Actually, I know that $$\text{d}_a(z)$$ is expressed as a function of cosmological horizon $$\text{d}_{h}(z)$$ and redshift $$z$$ like this :

$$\text{d}_{a}=\dfrac{\text{d}_{h}(z)}{1+z}\quad\quad(4)$$

with $$\text{d}_{h}(z)=c\int_{0}^{z}\dfrac{\text{d}z}{H(z)}\quad\quad(5)$$

So from $$eq(5)$$, what I can only write is (by considering a little $$\Delta$$ and a curvature parameter $$\Omega_{k}=0$$) :

$$c\Delta z=\text{d}_{h}(z)H(z)\quad\quad(6)$$

Now, taking the expression of $$\text{d}_{h}(z)$$ into $$eq(6)$$ :

$$c\Delta z=\text{d}_{a}(z)(1+z)H(z)\quad\quad(7)$$

Then :

$$c\Delta z=\dfrac{\Delta\chi}{\Delta\theta}(1+z)H(z)\quad\quad(8)$$

As you can see in $$eq(8)$$, this is not the same form as in $$eq(1)$$.

How can I make disappear the factor $$(1+z) /\Delta\theta$$ in order to have simply for the right member : $$H(z)\Delta \chi$$ instead of $$\dfrac{\Delta\chi}{\Delta\theta}(1+z)H(z)$$ into $$eq(8)$$ ?

$$\Delta\chi$$ represents for me the variation $$\Delta$$ of radial coordinate, doesn't it ?

CORRECTION 1 :

As suggested by Michelle Grosso, the eq(3) is not the definition of for angular diameter distance $$\text{d}_{a}(z)$$ but the definition of radial coordinate :

$$\chi = \int_{0}^{z}\dfrac{c\text{d}t}{R(t)}$$

Taking $$\text{d}t=\dfrac{\text{d}t}{\text{d}z} dz$$ with $$1+z=\dfrac{R_{0}}{R(t)}$$, so we get :

$$\dfrac{\text{d}z}{\text{d}t} = -\dfrac{R_{0}\,\dot{R(t)}}{R(t)^2} = -H(z)(1+z)$$

$$\Longrightarrow\quad \dfrac{\text{d}t}{\text{d}z} = -\dfrac{1}{(H(z)(1+z)}$$

$$\Longrightarrow\quad \chi = \int_{0}^{z}\dfrac{c\text{d}z}{(1+z)\,R(t)\,H(z)}$$

$$\chi = \int_{0}^{z}\dfrac{c\,\text{d}z}{R_{0}\,H(z)}$$

we have finally :

$$c\Delta z = H(z)\,R_{0}\,\Delta\chi\quad\quad(1)$$

Is is a better calculus ?

The angular diameter distance is defined as $$d_A = \Delta S / \Delta \theta$$ where $$\Delta S$$ is the proper transverse size of an object at redshift $$z$$ and $$\Delta \theta$$ is its observed angular diameter.

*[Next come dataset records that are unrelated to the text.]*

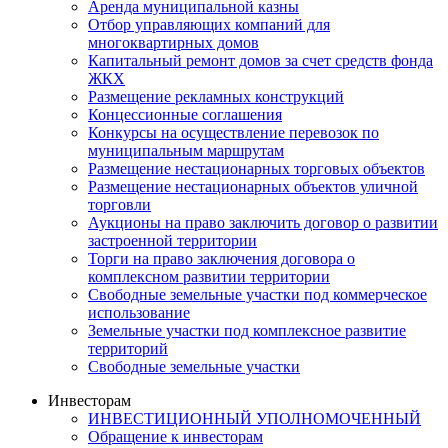
Аренда муниципальной казны
Отбор управляющих компаний для
многоквартирных домов
Капитальный ремонт домов за счет средств фонда
ЖКХ
Размещение рекламных конструкций
Концессионные соглашения
Конкурсы на осуществление перевозок по
муниципальным маршрутам
Размещение нестационарных торговых объектов
Размещение нестационарных объектов уличной
торговли
Аукционы на право заключить договор о развитии
застроенной территории
Торги на право заключения договора о
комплексном развитии территории
Свободные земельные участки под коммерческое
использование
Земельные участки под комплексное развитие
территорий
Свободные земельные участки
Инвесторам
ИНВЕСТИЦИОННЫЙ УПОЛНОМОЧЕННЫЙ
Обращение к инвесторам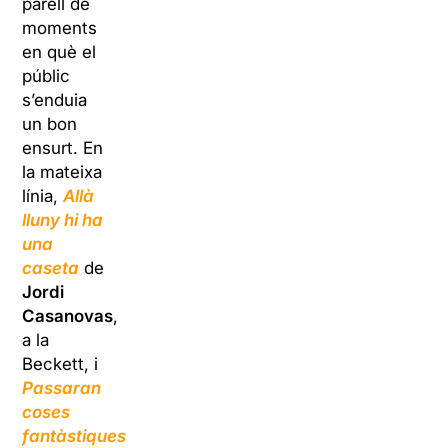
parell de
moments
en què el
públic
s’enduia
un bon
ensurt. En
la mateixa
línia,
Allà
lluny hi ha
una
caseta
de
Jordi
Casanovas
,
a la
Beckett, i
Passaran
coses
fantàstiques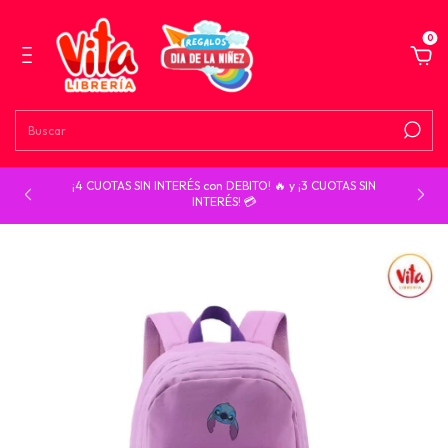
0
¡4 CUOTAS SIN INTERÉS con DEBITO! 🔥 y ¡3 CUOTAS SIN
INTERÉS! 💳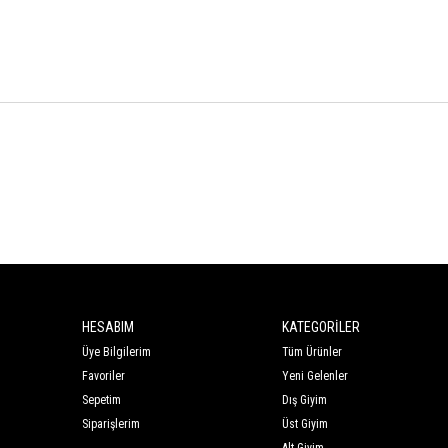
HESABIM
KATEGORİLER
Üye Bilgilerim
Tüm Ürünler
Favoriler
Yeni Gelenler
Sepetim
Dış Giyim
Siparişlerim
Üst Giyim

Eq(2) is not correct as you posted as proper transverse size $$\Delta \chi$$, which is instead the variation of the radial coordinate.

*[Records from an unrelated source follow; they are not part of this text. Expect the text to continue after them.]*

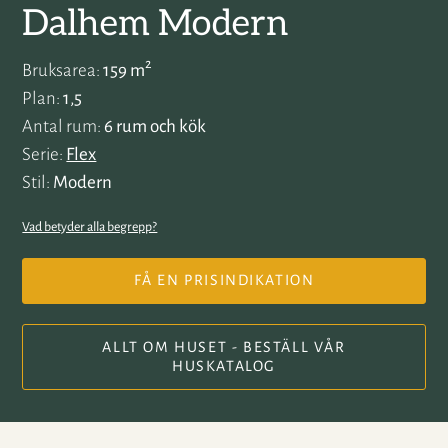
Dalhem Modern
2
Bruksarea
159 m
Plan
1,5
Antal rum
6 rum och kök
Serie
Flex
Stil
Modern
Vad betyder alla begrepp?
FÅ EN PRISINDIKATION
ALLT OM HUSET - BESTÄLL VÅR
HUSKATALOG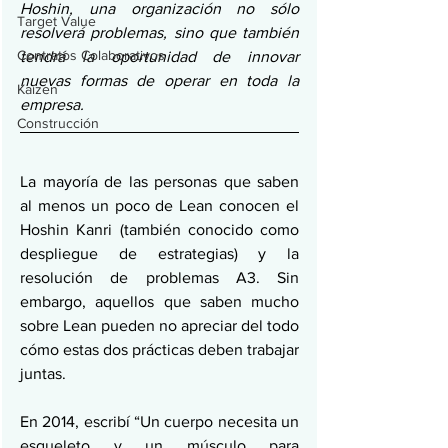
Hoshin, una organización no sólo 
Target Value
resolverá problemas, sino que también 
Contratos Colaborativos
tendrá la oportunidad de innovar 
nuevas formas de operar en toda la 
Kaizen
empresa.
Construcción
La mayoría de las personas que saben 
al menos un poco de Lean conocen el 
Hoshin Kanri (también conocido como 
despliegue de estrategias) y la 
resolución de problemas A3. Sin 
embargo, aquellos que saben mucho 
sobre Lean pueden no apreciar del todo 
cómo estas dos prácticas deben trabajar 
juntas.
En 2014, escribí “Un cuerpo necesita un 
esqueleto y un músculo para 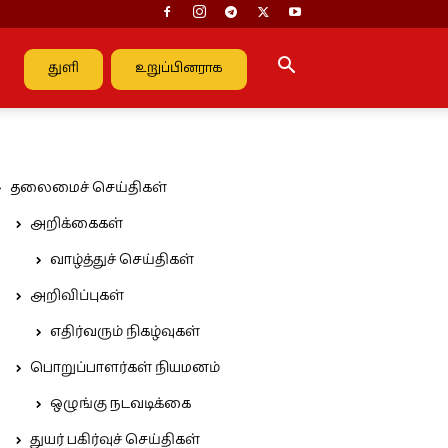
துளி
உறுப்பினராக
தலைமைச் செய்திகள்
அறிக்கைகள்
வாழ்த்துச் செய்திகள்
அறிவிப்புகள்
எதிர்வரும் நிகழ்வுகள்
பொறுப்பாளர்கள் நியமனம்
ஒழுங்கு நடவடிக்கை
துயர் பகிர்வுச் செய்திகள்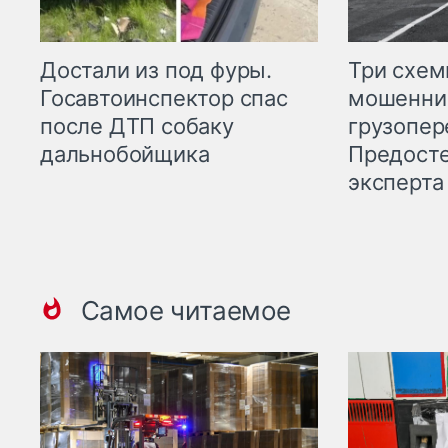
Три схе
Достали из под фуры.
мошенни
Госавтоинспектор спас
грузопер
после ДТП собаку
Предост
дальнобойщика
эксперта
Самое читаемое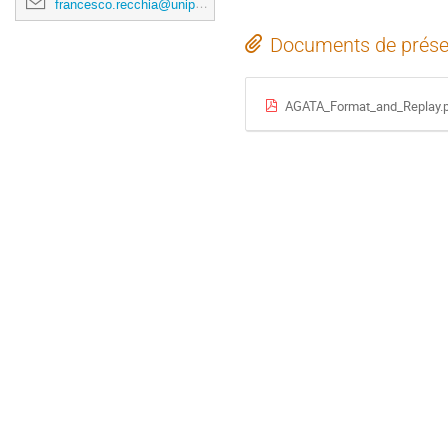
francesco.recchia@unipd.it
Documents de prése
AGATA_Format_and_Replay.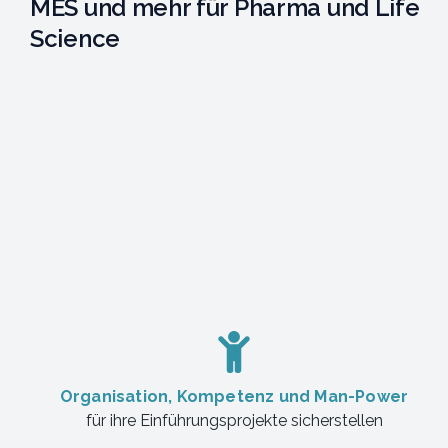
MES und mehr für Pharma und Life
Science
Organisation, Kompetenz und Man-Power
für ihre Einführungsprojekte sicherstellen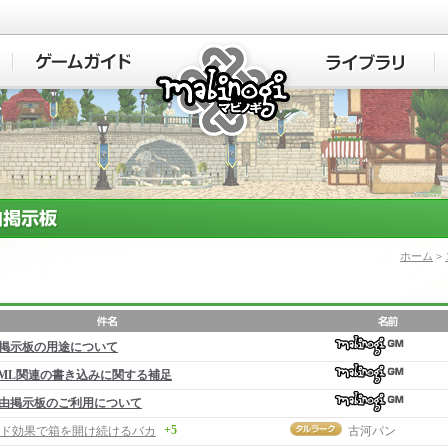
マビノギ
ホーム
>
掲示板の用途について
ML関連の書き込みに関する補足
由掲示板のご利用について
+5
ド効果で箱を開け続けるバカ
古河パン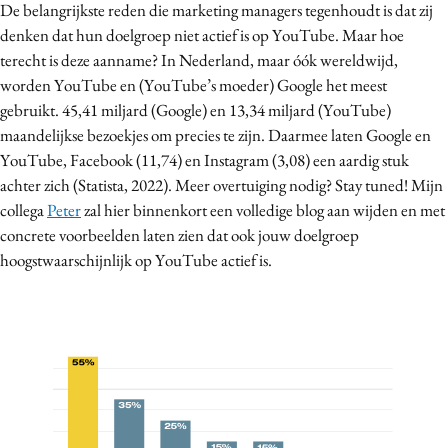
De belangrijkste reden die marketing managers tegenhoudt is dat zij
denken dat hun doelgroep niet actief is op YouTube. Maar hoe
terecht is deze aanname? In Nederland, maar óók wereldwijd,
worden YouTube en (YouTube’s moeder) Google het meest
gebruikt. 45,41 miljard (Google) en 13,34 miljard (YouTube)
maandelijkse bezoekjes om precies te zijn. Daarmee laten Google en
YouTube, Facebook (11,74) en Instagram (3,08) een aardig stuk
achter zich (Statista, 2022). Meer overtuiging nodig? Stay tuned! Mijn
collega
Peter
zal hier binnenkort een volledige blog aan wijden en met
concrete voorbeelden laten zien dat ook jouw doelgroep
hoogstwaarschijnlijk op YouTube actief is.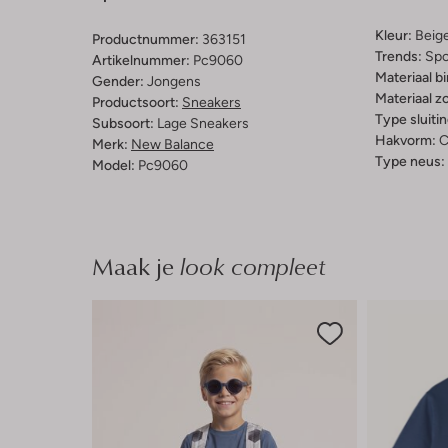
Kleur:
Beig
Productnummer:
363151
Trends:
Spo
Artikelnummer:
Pc9060
Materiaal b
Gender:
Jongens
Materiaal zo
Productsoort:
Sneakers
Type sluitin
Subsoort:
Lage Sneakers
Hakvorm:
C
Merk:
New Balance
Type neus:
Model:
Pc9060
Maak je
look compleet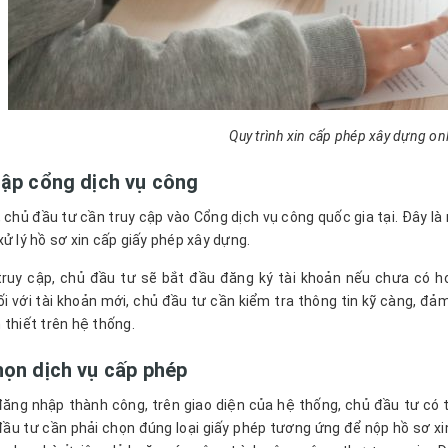
Quy trình xin cấp phép xây dựng onli
cập cổng dịch vụ công
, chủ đầu tư cần truy cập vào Cổng dịch vụ công quốc gia tại. Đây l
xử lý hồ sơ xin cấp giấy phép xây dựng.
truy cập, chủ đầu tư sẽ bắt đầu đăng ký tài khoản nếu chưa có 
ối với tài khoản mới, chủ đầu tư cần kiểm tra thông tin kỹ càng, đả
 thiết trên hệ thống.
họn dịch vụ cấp phép
đăng nhập thành công, trên giao diện của hệ thống, chủ đầu tư có 
đầu tư cần phải chọn đúng loại giấy phép tương ứng để nộp hồ sơ xin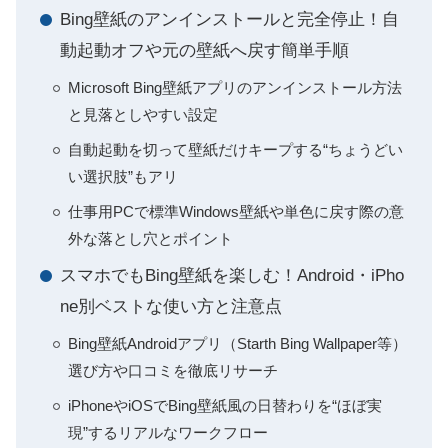
Bing壁紙のアンインストールと完全停止！自
動起動オフや元の壁紙へ戻す簡単手順
Microsoft Bing壁紙アプリのアンインストール方法
と見落としやすい設定
自動起動を切って壁紙だけキープする“ちょうどい
い選択肢”もアリ
仕事用PCで標準Windows壁紙や単色に戻す際の意
外な落とし穴とポイント
スマホでもBing壁紙を楽しむ！Android・iPho
ne別ベストな使い方と注意点
Bing壁紙Androidアプリ（Starth Bing Wallpaper等）
選び方や口コミを徹底リサーチ
iPhoneやiOSでBing壁紙風の日替わりを“ほぼ実
現”するリアルなワークフロー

Eq(1) can be worked out via the RW (Robertson-Walker) metric written as
$$ds^2 = -dt^2 +a^2(t) R_0^2 [d\chi^2 + S_k^2(\chi) d\Omega^2]$$
where:
$$c = G = 1$$ natural units
$$a(t)$$ scale factor (dimensionless)
$$R_0$$ radius of the universe as today $$(t = t_0)$$
$$\chi$$ radial coordinate
$$S_k(\chi) =$$
$$sin(\chi), k = 1$$ positive curvature (closed universe)
$$\chi, k = 0$$ no curvature (flat universe)
$$sinh(\chi), k = -1$$ negative curvature (open universe)
$$d\Omega^2 = d\theta^2 + sin^2\theta d\phi^2$$ metric on the two-sphere
Today $$a(t) = a(t_0) = a_0 = 1$$

On a null geodesic (photon), chosen radial for convenience we have
$$0 = ds^2 = -dt^2 + a^2 R_0^2 d\chi^2$$
$$d\chi = R_0^{-1} \frac{dt}{a} = R_0^{-1} \frac{da}{a^2 H(a)}$$
where:
$$H = \dot a / a = (da/dt) / a$$ Hubble parameter

Converting the scale factor to redshift via $$a = 1 / (1 + z)$$ we have
$$d\chi = R_0^{-1} \frac{dz}{H(z)}$$
This is your eq(1). Just note that I used a dimensionless radial coordinate $$\chi$$.

Note: Eq(3) is not the angular diameter distance. It is the radial coordinate distance.